SOURCE MATERIAL:
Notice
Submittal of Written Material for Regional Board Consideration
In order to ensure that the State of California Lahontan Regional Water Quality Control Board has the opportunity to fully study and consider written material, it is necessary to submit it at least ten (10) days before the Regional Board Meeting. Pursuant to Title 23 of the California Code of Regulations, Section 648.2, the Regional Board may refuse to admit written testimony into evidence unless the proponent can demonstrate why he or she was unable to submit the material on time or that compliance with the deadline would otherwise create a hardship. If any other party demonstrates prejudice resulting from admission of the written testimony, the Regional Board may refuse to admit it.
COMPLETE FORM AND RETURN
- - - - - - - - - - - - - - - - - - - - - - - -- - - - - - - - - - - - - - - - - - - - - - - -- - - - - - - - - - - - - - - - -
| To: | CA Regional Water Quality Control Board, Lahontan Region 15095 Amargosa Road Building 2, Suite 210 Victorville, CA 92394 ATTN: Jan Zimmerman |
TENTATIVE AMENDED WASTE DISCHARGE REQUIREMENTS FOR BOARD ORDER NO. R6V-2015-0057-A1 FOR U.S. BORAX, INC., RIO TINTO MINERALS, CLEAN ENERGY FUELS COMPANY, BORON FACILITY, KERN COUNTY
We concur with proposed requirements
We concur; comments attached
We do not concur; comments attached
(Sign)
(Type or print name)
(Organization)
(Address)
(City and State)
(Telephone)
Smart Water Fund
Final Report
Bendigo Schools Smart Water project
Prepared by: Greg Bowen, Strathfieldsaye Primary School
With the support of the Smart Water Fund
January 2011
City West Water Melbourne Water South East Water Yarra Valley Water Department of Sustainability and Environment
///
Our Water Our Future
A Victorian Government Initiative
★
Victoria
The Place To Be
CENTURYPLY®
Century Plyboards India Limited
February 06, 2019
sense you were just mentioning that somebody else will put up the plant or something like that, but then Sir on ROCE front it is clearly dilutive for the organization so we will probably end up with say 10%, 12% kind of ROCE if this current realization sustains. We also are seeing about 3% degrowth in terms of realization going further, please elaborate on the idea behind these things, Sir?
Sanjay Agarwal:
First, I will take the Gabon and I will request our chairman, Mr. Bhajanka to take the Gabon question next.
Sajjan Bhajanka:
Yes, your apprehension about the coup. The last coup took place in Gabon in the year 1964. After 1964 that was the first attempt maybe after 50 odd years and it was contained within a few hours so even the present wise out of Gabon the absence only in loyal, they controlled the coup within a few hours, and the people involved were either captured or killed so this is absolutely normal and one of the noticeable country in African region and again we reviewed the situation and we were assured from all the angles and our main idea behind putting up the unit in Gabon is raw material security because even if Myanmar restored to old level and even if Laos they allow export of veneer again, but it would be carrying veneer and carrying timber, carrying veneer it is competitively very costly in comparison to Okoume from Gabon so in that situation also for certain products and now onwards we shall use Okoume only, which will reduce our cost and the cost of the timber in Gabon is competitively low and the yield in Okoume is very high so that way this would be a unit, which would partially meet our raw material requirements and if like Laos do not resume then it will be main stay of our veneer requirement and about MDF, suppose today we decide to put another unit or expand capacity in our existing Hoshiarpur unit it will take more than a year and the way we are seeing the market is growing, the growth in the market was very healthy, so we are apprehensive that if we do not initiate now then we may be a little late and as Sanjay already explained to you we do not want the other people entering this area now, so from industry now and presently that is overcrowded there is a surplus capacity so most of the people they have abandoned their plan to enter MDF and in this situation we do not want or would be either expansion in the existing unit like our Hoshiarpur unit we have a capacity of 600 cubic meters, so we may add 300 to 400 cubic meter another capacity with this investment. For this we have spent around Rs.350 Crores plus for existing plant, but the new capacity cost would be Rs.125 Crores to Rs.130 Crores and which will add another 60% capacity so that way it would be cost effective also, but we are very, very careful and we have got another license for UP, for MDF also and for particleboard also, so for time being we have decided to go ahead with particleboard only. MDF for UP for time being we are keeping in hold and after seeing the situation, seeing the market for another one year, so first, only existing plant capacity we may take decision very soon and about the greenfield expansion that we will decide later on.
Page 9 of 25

PROBLEM DETAILS: For this exercise, copy every line of the data that holds "Bhajanka".

ANSWER BOX:
First, I will take the Gabon and I will request our chairman, Mr. Bhajanka to take the Gabon question next.
Sajjan Bhajanka:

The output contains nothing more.